On pourrait enfin citer le phare de Saint-Gervais à Fos-sur-Mer, dernier phare édifié sur le territoire français (1978), construit en béton armé et aujourd’hui classé au titre des Monuments Historiques.
Des territoires fortement artificialisés
Si leur implantation initiale est directement dépendante de la proximité de la Méditerranée, de la métropole marseillaise et des axes de transport, mais également d’une situation à l’intersection de l’arc méditerranéen et de l’axe rhodanien, l’Homme a ensuite largement remodelé les sites accueillant les complexes industrialo-portuaires.
Le développement des activités pétrochimiques, sidérurgiques et portuaires sur le littoral et les rives de l’étang de Berre ont artificialisé des surfaces importantes, initialement naturelles.
L’étang de Berre, plus vaste étang saumâtre d’Europe, a été l’un des plus pollués. La pêche y a été interdite en 1957 puis rétablie en 1994, redevenant aujourd’hui une activité à part entière.

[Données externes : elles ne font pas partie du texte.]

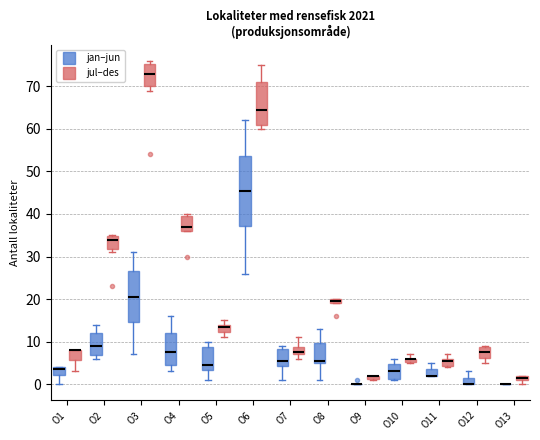

Where does the upper whisker of the box for O5 (jan–jun) end on the y-axis? The values are not printed on the chart, so give them approximately, as read against the axis.

10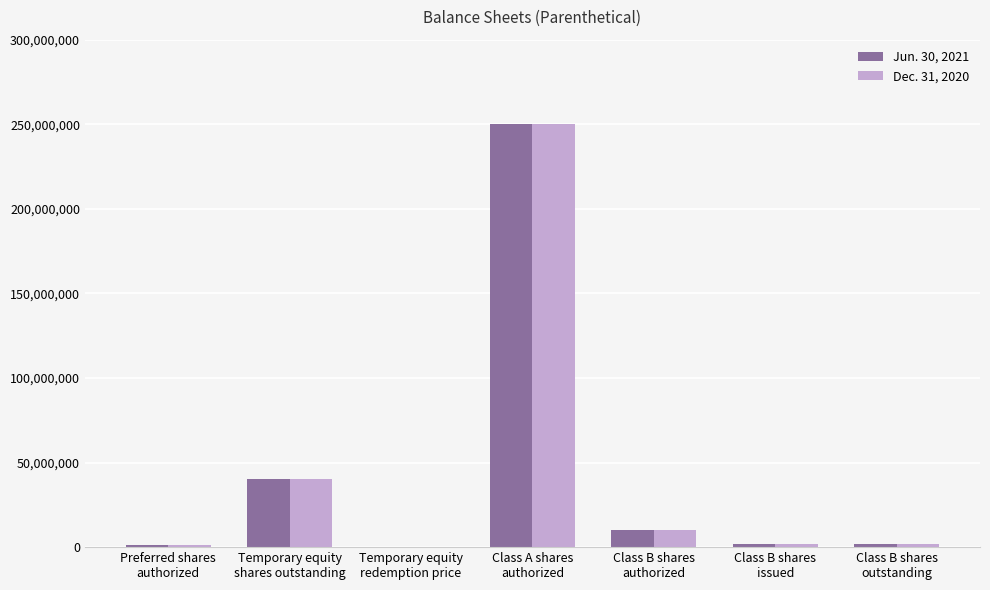

What are all the series names shown in the legend?

Jun. 30, 2021, Dec. 31, 2020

Un travail de restauration écologique est aujourd’hui engagé et monopolise scientifiques, professionnels de l’aménagement et services de l’État. Dans le lointain les falaises claires rappellent la formation de l’étang : cuvette creusée par le vent et l’érosion pendant la dernière glaciation du Quaternaire, puis envahie par la montée des eaux.
Si les sites industriels ont su tisser des liens avec le territoire, et qu’ils y sont désormais ancrés, ils n’en demeurent pas moins « hors sol », déconnectés du socle naturel. Les quais du chenal de Caronte à Lavéra ont par exemple été gagnés sur l’eau par comblement, les terre-pleins des bassins est et ouest du GPMM ont modifié le trait de côte et l’exutoire de l’étang de Berre (passe de Caronte) a été transformé en chenal de navigation puis progressivement élargi pour s’adapter à l’évolution des bateaux.
De plus, la mise à distance volontaire pour des impératifs de sécurité (intrusion, nombreux sites SEVESO, nuisances et pollutions…) a imposé la mise en place de barbelés et clôtures diverses (parfois doubles clôtures), de friches et de terrains vagues, qui en font des entités à part, voire hermétiques. On trouve parfois dans ces espaces de transition des milieux naturels de grande valeur.